This enables logging in to Meteor's user account system with a JSON web token. The JWT payload is tied to an e-mail address, which allows you to send a login link that verifies a user's email address before the actual user document is created.
THIS PACKAGE IS NOT ACTIVELY MAINTAINED. USE AT YOUR OWN RISK.
meteor add fongandrew:jwt-login
This package will check your settings.json for config options.
"JWTLogin": {
"secret": "some-secret-string",
"tokenOptions": { ... }, // See below
"verifyOptions": { ... } // See below
}
This package uses https://github.com/auth0/node-jsonwebtoken for the actual
JWT encoding / decoding. The tokenOptions in settings.json should
correspond to the options provided to jwt.sign while the verifyOptions
should correspond to the options provided to jwt.verify.
Call JWTLogin.getToken(email) to get a token for a given email address. You
can use this token to construct a special login link or whatever else you want.

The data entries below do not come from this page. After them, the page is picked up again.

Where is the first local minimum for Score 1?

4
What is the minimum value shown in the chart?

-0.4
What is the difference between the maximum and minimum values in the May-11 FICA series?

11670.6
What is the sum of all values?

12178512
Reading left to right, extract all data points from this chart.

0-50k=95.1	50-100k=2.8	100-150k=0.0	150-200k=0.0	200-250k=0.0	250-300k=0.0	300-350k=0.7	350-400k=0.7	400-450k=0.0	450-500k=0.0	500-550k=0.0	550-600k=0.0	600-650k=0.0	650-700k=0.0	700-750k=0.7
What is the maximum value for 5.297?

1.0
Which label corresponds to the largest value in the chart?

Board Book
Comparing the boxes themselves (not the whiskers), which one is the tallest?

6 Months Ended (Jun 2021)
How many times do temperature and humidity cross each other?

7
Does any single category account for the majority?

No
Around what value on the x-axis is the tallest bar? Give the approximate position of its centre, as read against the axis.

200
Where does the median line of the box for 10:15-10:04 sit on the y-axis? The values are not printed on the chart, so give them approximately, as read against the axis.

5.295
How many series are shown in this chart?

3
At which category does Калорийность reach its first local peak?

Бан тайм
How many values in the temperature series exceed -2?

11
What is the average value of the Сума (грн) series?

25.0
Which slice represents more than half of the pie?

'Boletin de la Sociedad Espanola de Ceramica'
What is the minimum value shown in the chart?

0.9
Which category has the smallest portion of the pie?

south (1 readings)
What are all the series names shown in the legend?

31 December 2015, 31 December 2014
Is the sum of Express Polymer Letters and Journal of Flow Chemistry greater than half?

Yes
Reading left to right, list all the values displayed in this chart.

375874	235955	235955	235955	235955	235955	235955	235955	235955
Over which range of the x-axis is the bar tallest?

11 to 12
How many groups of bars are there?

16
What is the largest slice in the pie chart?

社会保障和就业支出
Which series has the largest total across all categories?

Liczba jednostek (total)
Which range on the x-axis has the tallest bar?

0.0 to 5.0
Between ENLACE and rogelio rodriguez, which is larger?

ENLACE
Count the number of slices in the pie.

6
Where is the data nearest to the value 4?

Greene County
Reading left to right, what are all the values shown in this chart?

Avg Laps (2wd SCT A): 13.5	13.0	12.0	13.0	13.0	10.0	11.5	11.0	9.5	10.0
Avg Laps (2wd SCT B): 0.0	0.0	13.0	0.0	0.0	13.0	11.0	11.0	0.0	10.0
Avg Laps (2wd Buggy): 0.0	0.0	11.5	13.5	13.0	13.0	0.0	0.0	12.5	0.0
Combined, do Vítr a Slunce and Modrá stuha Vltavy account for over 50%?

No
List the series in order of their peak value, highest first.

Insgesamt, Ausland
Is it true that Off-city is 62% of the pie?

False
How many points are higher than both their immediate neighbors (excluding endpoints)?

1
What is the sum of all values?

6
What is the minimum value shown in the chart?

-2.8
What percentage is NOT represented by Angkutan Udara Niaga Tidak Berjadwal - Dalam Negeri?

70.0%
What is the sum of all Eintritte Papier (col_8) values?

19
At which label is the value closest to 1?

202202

On the client, call Accounts.loginWithJWT(token, callback) to automatically
log a user in with a given token. The callback receives an error on failure
and nothing on success. If the token is for an e-mail address not associated
with a user, the error returned will have its error property equal to 404.
When creating a new user, you can pass the token like so to create a user with an automatically verified e-mail address:
Accounts.createUser({ email: email, password: password, jwt: token },
function(err) {
// Do something ...
})If the email provided to createUser does not match the e-mail encoded by
the token, the e-mail provided by the token overrides the given e-mail.